下記のコードでは、GROUP BYの後ろにORDER BYを置き、unit_cost(単価)の合計値をもとに並び替えを指示しています。「DESC」は降順の意味であり、合計値の大きい順に並び替えます。何も記載しなければ昇順に並べ替えますが、明示したい場合は「ASC」と記述してください。
※サンプルコード
SELECT pr.category_cd, COUNT(unit_cost) AS count, SUM(unit_cost) AS sum, MAX(unit_cost) AS max FROM product AS pr GROUP BY category_cd ORDER BY SUM(unit_cost) DESC
行 | category_cd | count | sum | max |
---|---|---|---|---|
1 | 2003 | 2 | 1820 | 1020 |
2 | 2002 | 2 | 1070 | 620 |
3 | 2001 | 2 | 800 | 500 |
出力結果を見ると、sumの列が降順になるよう並んでいます。

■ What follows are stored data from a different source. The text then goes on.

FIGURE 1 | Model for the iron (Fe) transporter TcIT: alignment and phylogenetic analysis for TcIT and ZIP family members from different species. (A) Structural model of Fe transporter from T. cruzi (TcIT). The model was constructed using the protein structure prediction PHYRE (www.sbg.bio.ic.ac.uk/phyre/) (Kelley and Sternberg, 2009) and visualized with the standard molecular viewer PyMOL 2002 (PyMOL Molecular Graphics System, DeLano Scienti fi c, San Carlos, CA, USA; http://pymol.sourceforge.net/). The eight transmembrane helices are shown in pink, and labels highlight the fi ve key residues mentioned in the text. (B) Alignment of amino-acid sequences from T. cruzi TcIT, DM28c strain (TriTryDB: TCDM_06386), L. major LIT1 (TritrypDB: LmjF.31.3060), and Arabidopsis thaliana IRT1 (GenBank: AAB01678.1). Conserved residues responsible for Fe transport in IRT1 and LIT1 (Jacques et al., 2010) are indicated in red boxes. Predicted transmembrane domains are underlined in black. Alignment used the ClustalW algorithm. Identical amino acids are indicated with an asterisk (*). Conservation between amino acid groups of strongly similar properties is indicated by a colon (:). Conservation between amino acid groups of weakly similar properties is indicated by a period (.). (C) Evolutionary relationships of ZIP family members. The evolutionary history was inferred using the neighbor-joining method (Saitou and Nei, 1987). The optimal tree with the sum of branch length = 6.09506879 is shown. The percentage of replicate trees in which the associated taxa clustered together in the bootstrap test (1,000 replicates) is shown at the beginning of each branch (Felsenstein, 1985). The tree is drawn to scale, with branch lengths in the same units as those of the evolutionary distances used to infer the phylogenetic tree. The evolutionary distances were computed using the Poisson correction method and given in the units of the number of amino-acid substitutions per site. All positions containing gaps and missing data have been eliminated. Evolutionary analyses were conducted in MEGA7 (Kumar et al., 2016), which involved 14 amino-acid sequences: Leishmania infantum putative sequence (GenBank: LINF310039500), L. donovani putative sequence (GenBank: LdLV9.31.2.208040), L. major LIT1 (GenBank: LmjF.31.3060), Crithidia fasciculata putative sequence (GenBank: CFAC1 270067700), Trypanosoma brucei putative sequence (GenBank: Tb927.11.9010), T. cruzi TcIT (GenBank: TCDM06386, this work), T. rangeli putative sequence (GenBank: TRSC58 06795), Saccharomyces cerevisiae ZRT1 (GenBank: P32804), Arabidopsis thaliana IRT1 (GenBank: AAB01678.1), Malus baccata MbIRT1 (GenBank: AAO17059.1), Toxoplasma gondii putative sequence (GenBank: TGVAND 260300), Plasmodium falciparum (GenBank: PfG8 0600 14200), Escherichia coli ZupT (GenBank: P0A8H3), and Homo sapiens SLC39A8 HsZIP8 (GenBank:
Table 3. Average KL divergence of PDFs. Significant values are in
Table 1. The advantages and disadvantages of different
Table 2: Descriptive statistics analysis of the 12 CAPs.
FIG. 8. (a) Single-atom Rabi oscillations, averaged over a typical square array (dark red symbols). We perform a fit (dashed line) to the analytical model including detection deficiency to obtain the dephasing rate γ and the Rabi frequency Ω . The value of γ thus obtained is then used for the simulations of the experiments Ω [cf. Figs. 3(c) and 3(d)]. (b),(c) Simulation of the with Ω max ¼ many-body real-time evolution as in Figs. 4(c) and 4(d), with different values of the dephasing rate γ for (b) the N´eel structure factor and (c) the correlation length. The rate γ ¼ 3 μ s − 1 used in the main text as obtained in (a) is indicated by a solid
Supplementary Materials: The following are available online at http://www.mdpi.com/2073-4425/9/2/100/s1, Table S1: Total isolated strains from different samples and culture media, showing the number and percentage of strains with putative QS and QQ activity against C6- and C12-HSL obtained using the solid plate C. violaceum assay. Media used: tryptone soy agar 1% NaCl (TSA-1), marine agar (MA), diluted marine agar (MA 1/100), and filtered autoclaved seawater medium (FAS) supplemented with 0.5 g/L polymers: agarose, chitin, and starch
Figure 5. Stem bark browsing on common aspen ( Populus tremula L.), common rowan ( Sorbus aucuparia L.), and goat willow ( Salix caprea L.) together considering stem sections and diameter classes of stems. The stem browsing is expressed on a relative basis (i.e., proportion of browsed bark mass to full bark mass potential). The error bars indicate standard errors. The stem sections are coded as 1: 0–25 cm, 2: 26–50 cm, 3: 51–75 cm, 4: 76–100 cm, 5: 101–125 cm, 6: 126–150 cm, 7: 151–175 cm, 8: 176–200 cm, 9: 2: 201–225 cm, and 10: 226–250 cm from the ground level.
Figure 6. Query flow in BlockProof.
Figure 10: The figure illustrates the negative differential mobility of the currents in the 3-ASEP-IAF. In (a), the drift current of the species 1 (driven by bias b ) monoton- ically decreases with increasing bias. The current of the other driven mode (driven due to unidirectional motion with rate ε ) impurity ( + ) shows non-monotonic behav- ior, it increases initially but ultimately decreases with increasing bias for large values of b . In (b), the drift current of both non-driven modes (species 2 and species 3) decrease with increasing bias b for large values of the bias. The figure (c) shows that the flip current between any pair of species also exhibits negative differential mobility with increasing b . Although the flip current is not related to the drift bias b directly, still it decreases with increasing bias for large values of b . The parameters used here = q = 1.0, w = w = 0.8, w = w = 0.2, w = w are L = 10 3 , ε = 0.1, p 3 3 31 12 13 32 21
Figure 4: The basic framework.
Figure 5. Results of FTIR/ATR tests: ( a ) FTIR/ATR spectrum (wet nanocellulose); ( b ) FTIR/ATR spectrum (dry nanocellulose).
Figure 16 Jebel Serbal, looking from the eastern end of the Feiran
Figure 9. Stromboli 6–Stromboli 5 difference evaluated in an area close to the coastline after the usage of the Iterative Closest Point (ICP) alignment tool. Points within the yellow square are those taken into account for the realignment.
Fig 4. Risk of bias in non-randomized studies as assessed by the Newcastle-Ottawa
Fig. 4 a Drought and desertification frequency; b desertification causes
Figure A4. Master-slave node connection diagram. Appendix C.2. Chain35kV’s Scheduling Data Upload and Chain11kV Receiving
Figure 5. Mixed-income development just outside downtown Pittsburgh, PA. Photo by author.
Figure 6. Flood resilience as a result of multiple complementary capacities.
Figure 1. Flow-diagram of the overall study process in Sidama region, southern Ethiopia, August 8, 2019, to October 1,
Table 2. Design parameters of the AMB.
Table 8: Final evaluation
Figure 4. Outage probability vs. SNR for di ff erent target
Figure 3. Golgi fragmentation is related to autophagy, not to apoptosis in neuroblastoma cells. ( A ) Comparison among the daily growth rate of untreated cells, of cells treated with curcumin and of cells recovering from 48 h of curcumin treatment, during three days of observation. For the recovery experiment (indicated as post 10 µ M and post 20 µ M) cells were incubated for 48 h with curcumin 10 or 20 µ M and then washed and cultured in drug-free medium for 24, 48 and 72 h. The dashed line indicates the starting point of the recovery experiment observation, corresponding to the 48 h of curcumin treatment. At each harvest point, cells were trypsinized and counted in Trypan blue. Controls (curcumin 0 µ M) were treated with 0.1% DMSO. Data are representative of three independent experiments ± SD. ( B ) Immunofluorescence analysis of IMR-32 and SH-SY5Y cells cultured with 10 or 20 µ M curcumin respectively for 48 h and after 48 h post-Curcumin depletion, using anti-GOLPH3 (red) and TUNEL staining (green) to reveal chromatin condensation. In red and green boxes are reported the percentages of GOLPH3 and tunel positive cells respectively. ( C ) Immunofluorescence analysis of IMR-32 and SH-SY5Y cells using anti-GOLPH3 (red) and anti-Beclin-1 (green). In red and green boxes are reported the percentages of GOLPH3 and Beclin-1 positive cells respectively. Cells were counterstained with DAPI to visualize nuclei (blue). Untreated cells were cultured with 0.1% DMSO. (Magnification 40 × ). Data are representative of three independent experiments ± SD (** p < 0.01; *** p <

注目している項目について並び替えた状態で表示させれば、重要なレコードを見つけやすくなるでしょう。
ROLLUPで全グループを集計
GROUP BYの後ろにROLL UPを付けると、全グループを集計した結果を出力します。データ全体と各グループで集計結果を見比べたい場合に便利な機能です。なおグループ名のような集計データ以外の項目はNULLと表示します。
以下のコードでは、GROUP BYのあとに「WITH ROLLUP」と記載しています。category_cd(カテゴリコード)ごとの集計結果とともに全データに関する集計結果も出力されます。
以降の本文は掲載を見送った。